--- Data for analysis Enclosed Below ---

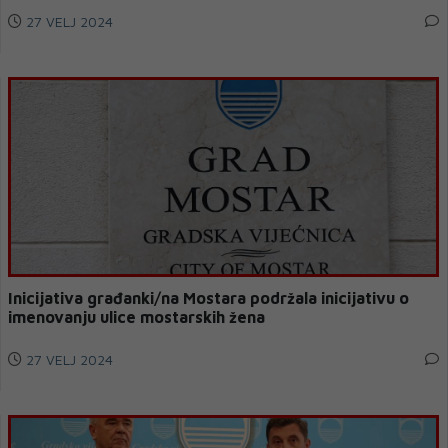
27 VELJ 2024
Inicijativa građanki/na Mostara podržala inicijativu o
imenovanju ulice mostarskih žena
27 VELJ 2024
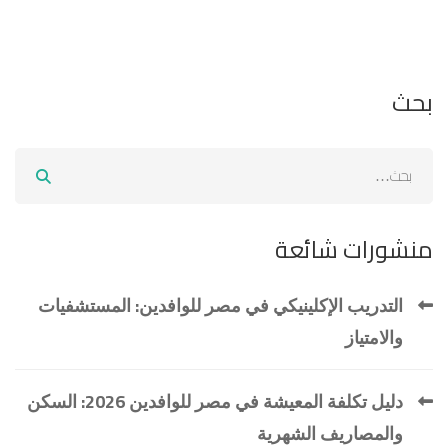
بحث
منشورات شائعة
التدريب الإكلينيكي في مصر للوافدين: المستشفيات
والامتياز
دليل تكلفة المعيشة في مصر للوافدين 2026: السكن
والمصاريف الشهرية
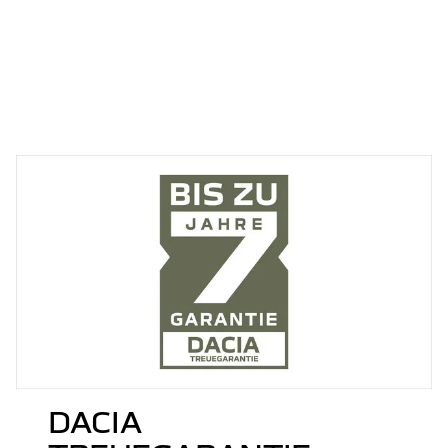
DACIA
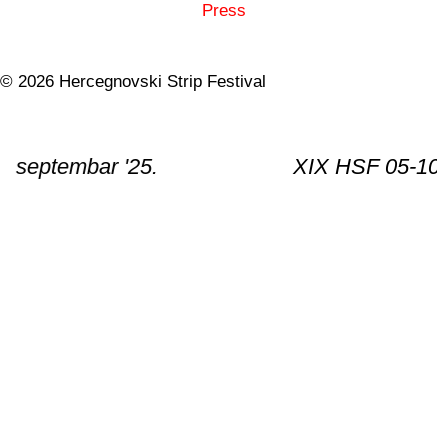
Press
© 2026 Hercegnovski Strip Festival
ar '25.
XIX HSF 05-10. septembar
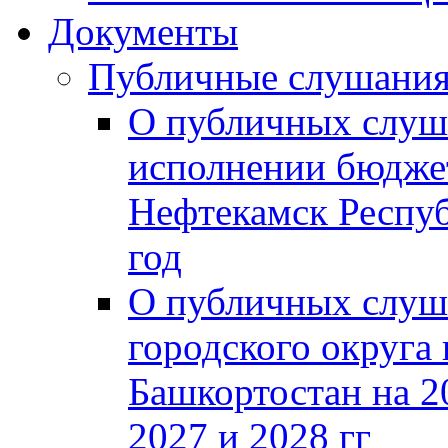
Документы
Публичные слушани
О публичных слуш
исполнении бюджет
Нефтекамск Респуб
год
О публичных слуш
городского округа
Башкортостан на 2
2027 и 2028 гг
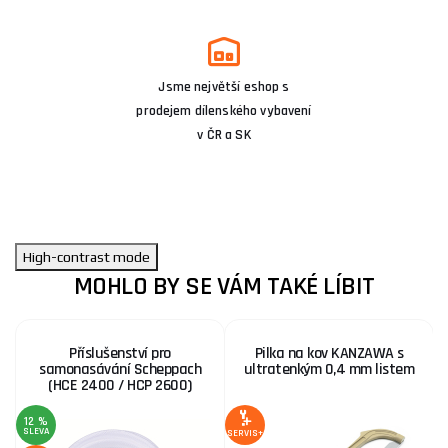
Jsme největší eshop s
prodejem dílenského vybavení
v ČR a SK
High-contrast mode
MOHLO BY SE VÁM TAKÉ LÍBIT
Příslušenství pro
Pilka na kov KANZAWA s
samonasávání Scheppach
ultratenkým 0,4 mm listem
(HCE 2400 / HCP 2600)
12 %
SLEVA
S
SERVIS+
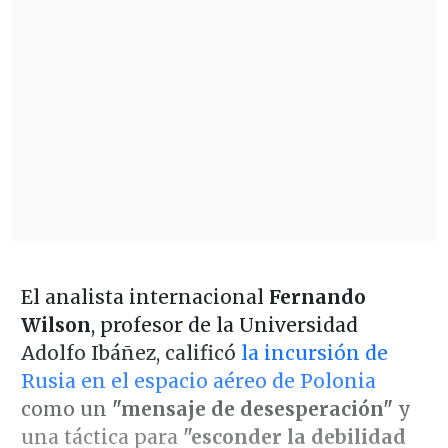
El analista internacional
Fernando
Wilson
, profesor de la Universidad
Adolfo Ibáñez, calificó
la incursión de
Rusia en el espacio aéreo de Polonia
como un
"mensaje de desesperación"
y
una táctica para
"esconder la debilidad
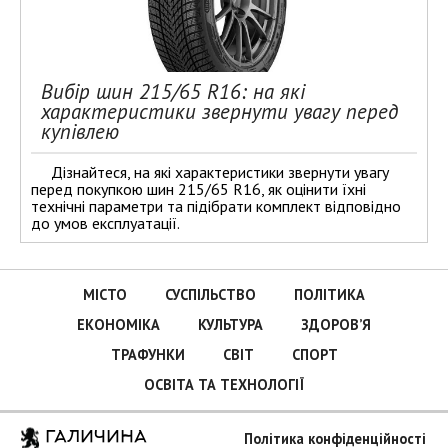
Вибір шин 215/65 R16: на які
характеристики звернути увагу перед
купівлею
Дізнайтеся, на які характеристики звернути увагу
перед покупкою шин 215/65 R16, як оцінити їхні
технічні параметри та підібрати комплект відповідно
до умов експлуатації.
МІСТО
СУСПІЛЬСТВО
ПОЛІТИКА
ЕКОНОМІКА
КУЛЬТУРА
ЗДОРОВ’Я
ТРАФУНКИ
СВІТ
СПОРТ
ОСВІТА ТА ТЕХНОЛОГІЇ
ГАЛИЧИНА
Політика конфіденційності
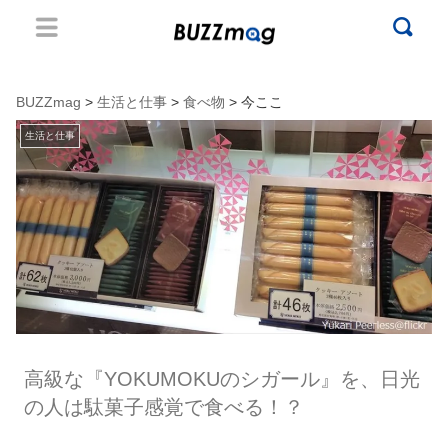
BUZZmag
>
生活と仕事
>
食べ物
> 今ここ
生活と仕事
高級な『YOKUMOKUのシガール』を、日光
の人は駄菓子感覚で食べる！？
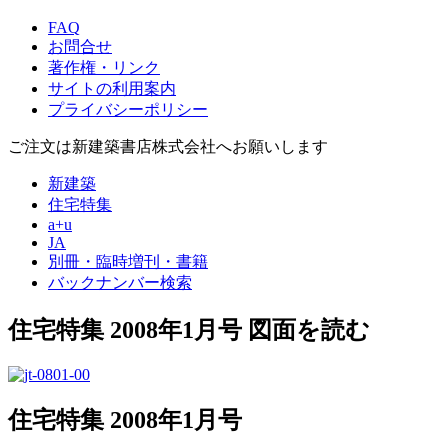
FAQ
お問合せ
著作権・リンク
サイトの利用案内
プライバシーポリシー
ご注文は新建築書店株式会社へお願いします
新建築
住宅特集
a+u
JA
別冊・臨時増刊・書籍
バックナンバー検索
住宅特集 2008年1月号
図面を読む
住宅特集 2008年1月号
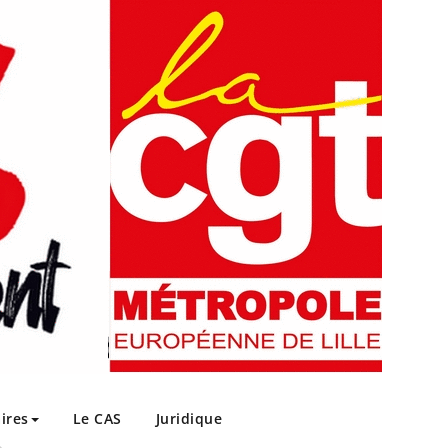
ires
Le CAS
Juridique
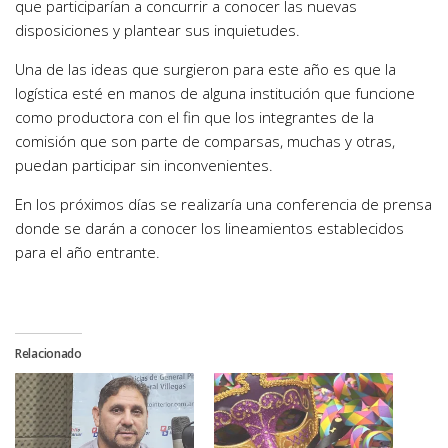
que participarían a concurrir a conocer las nuevas
disposiciones y plantear sus inquietudes.
Una de las ideas que surgieron para este año es que la
logística esté en manos de alguna institución que funcione
como productora con el fin que los integrantes de la
comisión que son parte de comparsas, muchas y otras,
puedan participar sin inconvenientes.
En los próximos días se realizaría una conferencia de prensa
donde se darán a conocer los lineamientos establecidos
para el año entrante.
Relacionado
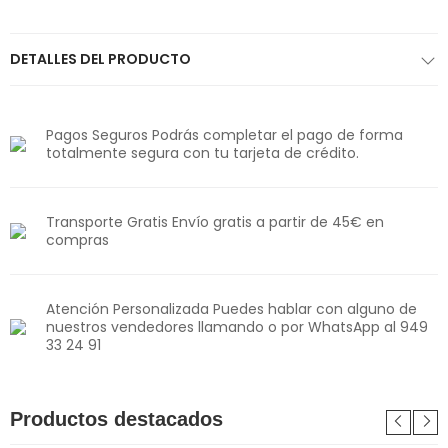
DETALLES DEL PRODUCTO
Pagos Seguros Podrás completar el pago de forma
totalmente segura con tu tarjeta de crédito.
Transporte Gratis Envío gratis a partir de 45€ en
compras
Atención Personalizada Puedes hablar con alguno de
nuestros vendedores llamando o por WhatsApp al 949
33 24 91
Productos destacados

--- End of Enclosed Data for analysis ---

» **Your assignment**:
Look through the entries above for the word "como". Copy every line where it shows up.

» **Exercise solution**:
como un
como productora con el fin que los integrantes de la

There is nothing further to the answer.